Hi Bob… I ordered a Decware Zrock2. As Lonson says, it did just what I wanted as a bass management system, BUT, it added unacceptable hum that I and Steve Deckert could not solve. Sadly I had to return it. Then I tried the Schiit Loki, and Wow. It does just what I need (with Alps pots and four bands of control)…and all for $149. Give it a try.
calord, thanks for that info… Decware seems to make really great stuff, and I came within seconds of ordering their phono pre once, but I have heard several people say that they have had intractable hum issues with a few of their products. It seems to be a fairly rare issue but I didn’t want to deal with that so decided on something else. But a Loki is still on my radar list.
I love not having tone controls. The music, no matter what source, should sound like it was supposed to. I don’t want to interfere or mess with the signal.

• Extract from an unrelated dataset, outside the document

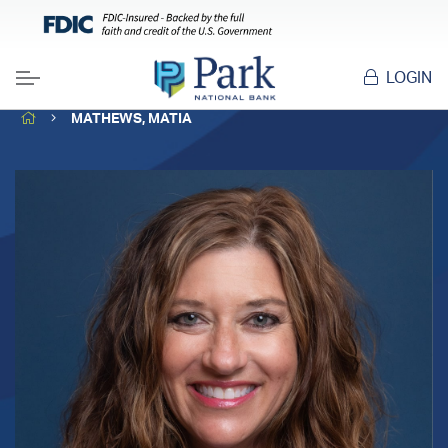
LOGIN
Menu
HOME
MATHEWS, MATIA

Thing is, the response curve of every system is gonna be different. And you may be listening to music which was mastered with the assumption that it will be played back on speakers with no low bass and thus has a huge bump at 60-100hz. Or any number of other things. Personally, it’s fairly rare that I need or want EQ, but it happens. The only way you’re going to get exactly the same thing that the mastering engineer heard would be if you use exactly the same playback chain, and even in that case, the engineer likely made assumptions about the playback chain that would be used which may or may not be correct for your system. So I think it’s good to have the capability even if it’s rarely used. If the preamp in my main system had a true monitor loop (which I firmly believe all preamps should) I would probably pop a Loki in there just because…and in my office system the acoustics are pretty ugly, so there it would address a real problem, in theory.

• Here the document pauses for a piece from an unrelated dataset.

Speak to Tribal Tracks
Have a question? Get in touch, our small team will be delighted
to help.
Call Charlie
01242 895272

Interesting. I’ve had a predominantly Decware system for two decades and the only time I’ve ever had hum issues it’s been unrelated to the Decware gear. Biggest offenders were a DVR and unshielded cables near power cords. (Careful routing is needed with the small box Decware components as the power cord is so near the interconnects.)

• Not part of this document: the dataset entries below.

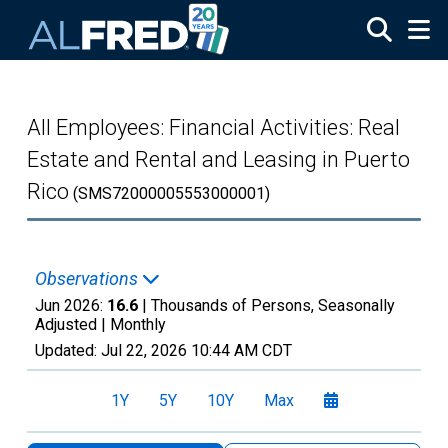
Skip to main content
All Employees: Financial Activities: Real
Estate and Rental and Leasing in Puerto
Rico
(SMS72000005553000001)
Observations
Jun 2026:
16.6
| Thousands of Persons, Seasonally
Adjusted |
Monthly
Updated:
Jul 22, 2026
10:44 AM CDT
1Y
5Y
10Y
Max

I love my ZROCK2. It was the icing on the cake for my system. It relieved anxiety about the sound of discs–with the ZROCK2 I can really tailor the sound and relax into the experience.
There is an easy solution here… I wrestled with this for a long time…
I use Foobar as my music player on my PC to a PS Audio Junior DAC. Foorbar has the capability to activate/deactivate an equalizer. So I have a curve set for evil CDs… just roll a bit off the top. Then when that CD (or set of music files) is over, I just deactivate the equalizer. Done.
You have to activate/deactivate and not just flatten it out. You want to pass bit-for-bit so you have to deactivate all those plugins. No big deal, very easy and works.
BTW, Foobar allows you to load pre-set equalizer curves if you want to.
Bruce in Philly
I don’t do any files or computer or network audio so Foobar doesn’t help me! That said. . . I love the configuration I have now so much. . . I’m just listening and listening and listening. . . hate to shut the system down! The ZROCK2 really works for me.